::: Material supplied :::

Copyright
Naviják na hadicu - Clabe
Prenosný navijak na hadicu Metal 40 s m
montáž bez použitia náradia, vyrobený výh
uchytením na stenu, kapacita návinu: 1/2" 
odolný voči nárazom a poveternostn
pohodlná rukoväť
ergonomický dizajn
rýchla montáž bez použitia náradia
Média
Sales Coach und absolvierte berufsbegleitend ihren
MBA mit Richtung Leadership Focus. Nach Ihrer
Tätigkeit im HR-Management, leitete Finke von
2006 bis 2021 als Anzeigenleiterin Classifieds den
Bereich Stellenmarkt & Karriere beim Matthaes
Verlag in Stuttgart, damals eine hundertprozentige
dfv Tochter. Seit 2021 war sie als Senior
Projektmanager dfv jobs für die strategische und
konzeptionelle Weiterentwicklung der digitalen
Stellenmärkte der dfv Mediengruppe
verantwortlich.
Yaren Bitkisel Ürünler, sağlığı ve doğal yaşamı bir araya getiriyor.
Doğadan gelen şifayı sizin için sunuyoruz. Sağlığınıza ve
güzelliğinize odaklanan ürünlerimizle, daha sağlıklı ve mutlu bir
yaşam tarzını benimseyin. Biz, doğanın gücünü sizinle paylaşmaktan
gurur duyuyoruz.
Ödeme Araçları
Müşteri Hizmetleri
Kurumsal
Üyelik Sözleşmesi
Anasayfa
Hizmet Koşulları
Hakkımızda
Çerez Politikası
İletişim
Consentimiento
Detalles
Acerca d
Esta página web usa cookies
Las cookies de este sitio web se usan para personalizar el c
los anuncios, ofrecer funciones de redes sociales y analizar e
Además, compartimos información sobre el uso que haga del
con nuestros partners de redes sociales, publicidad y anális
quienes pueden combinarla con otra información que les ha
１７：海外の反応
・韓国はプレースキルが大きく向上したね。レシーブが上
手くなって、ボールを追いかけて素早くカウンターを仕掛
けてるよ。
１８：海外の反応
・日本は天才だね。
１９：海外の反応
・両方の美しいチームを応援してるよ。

:::

[Exercise]: Where the string "cookies" turns up in a line of the data above, copy that whole line.

[Solved exercise]:
Esta página web usa cookies
Las cookies de este sitio web se usan para personalizar el c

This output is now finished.